===== Verilen metin

Rasulullah (sav) Efendimiz;

“Kimseyle münakaşa etmeyen, konuşurken itiraz etmeyen veya haklı olduğu hâlde kimseyi incitmeyen Müslüman’ın, Cennet’e gireceğine söz veriyorum” buyurmuştur. (Tirmizî)

Yine bir hadis-i şerifinde;

“Münakaşa, akıl, fazilet ve ilimde kendisinin üstünlüğünü ispata çalışmaktır. Bu ise karşısındakini cehalet ve ahmaklıkla itham etmek demektir. Bu düpedüz düşmanlıktır, kendisini karşısındakinden üstün görmek ise kibirdir.”

Eskiler de münakaşaya yol açar diye sual bile sormazlardı.

==========

• Verilen görev:
Verilen metinde münakaşanın neden düşmanlık sayıldığını bir ila üç cümleyle açıklayın.

===== Listelenen kayıtlar

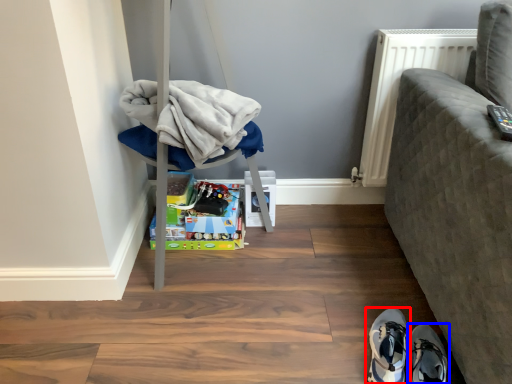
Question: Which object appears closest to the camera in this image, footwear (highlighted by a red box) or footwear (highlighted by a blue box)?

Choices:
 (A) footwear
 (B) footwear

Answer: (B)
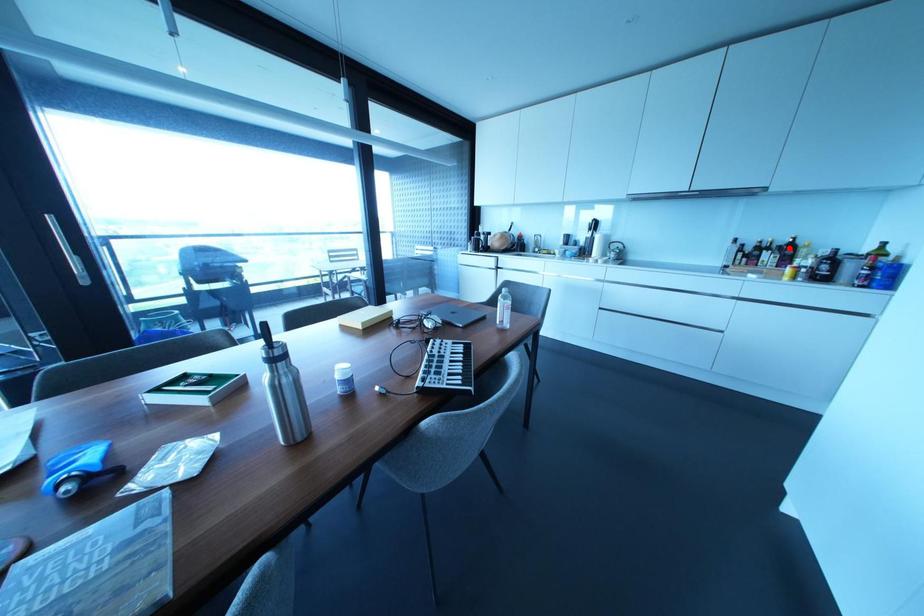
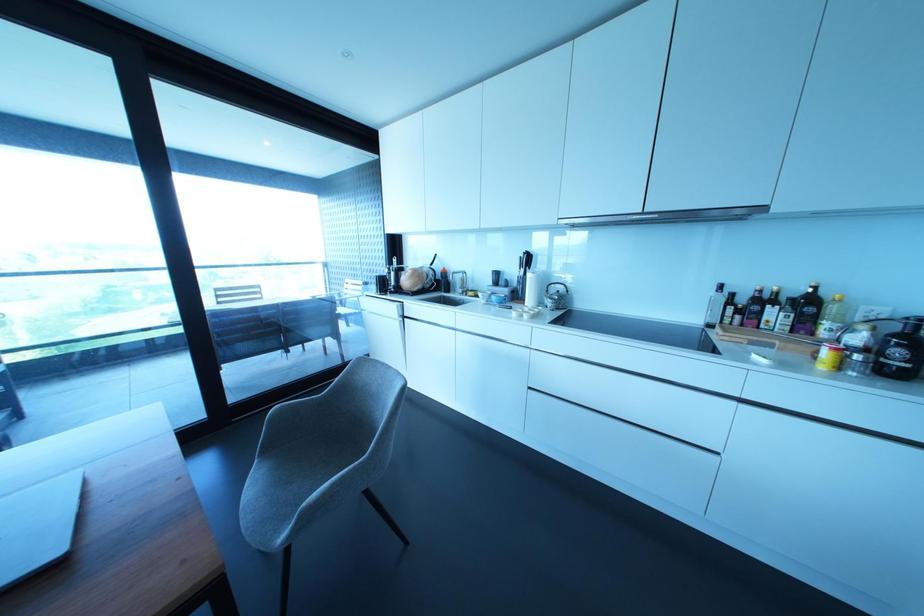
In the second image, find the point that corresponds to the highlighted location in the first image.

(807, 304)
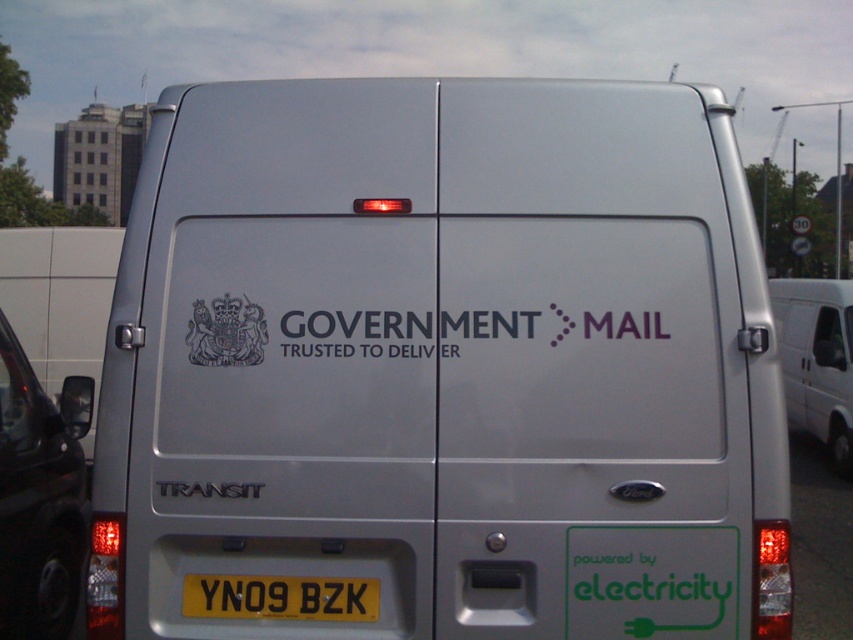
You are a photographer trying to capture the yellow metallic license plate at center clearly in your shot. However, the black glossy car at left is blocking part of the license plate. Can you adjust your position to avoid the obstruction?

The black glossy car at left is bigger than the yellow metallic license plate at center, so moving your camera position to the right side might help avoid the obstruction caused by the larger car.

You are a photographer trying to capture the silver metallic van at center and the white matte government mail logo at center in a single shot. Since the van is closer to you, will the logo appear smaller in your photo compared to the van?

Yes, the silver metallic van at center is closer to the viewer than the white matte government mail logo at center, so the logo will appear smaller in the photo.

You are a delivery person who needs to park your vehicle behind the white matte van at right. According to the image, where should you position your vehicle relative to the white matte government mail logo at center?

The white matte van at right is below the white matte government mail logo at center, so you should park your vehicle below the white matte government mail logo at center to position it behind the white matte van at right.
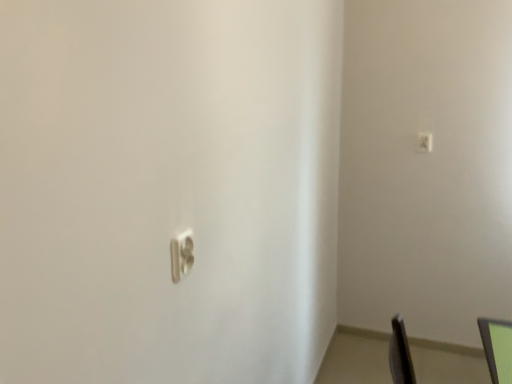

==========

• Tamamlanmış cevap:
Metne göre münakaşa, kişinin akıl, fazilet ve ilimde kendi üstünlüğünü ispata çalışmasıdır. Bu da karşısındakini cehalet ve ahmaklıkla itham etmek anlamına geldiği için düpedüz düşmanlık sayılır.